[Data from a collection]
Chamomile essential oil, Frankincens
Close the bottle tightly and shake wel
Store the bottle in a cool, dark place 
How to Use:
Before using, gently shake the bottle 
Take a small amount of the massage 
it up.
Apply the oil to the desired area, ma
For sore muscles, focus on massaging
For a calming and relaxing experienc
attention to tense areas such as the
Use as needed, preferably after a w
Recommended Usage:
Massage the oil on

> **What you need to do**: Reproduce every line of the data above word for word.

> **Written answer**:
Chamomile essential oil, Frankincens
Close the bottle tightly and shake wel
Store the bottle in a cool, dark place 
How to Use:
Before using, gently shake the bottle 
Take a small amount of the massage 
it up.
Apply the oil to the desired area, ma
For sore muscles, focus on massaging
For a calming and relaxing experienc
attention to tense areas such as the
Use as needed, preferably after a w
Recommended Usage:
Massage the oil on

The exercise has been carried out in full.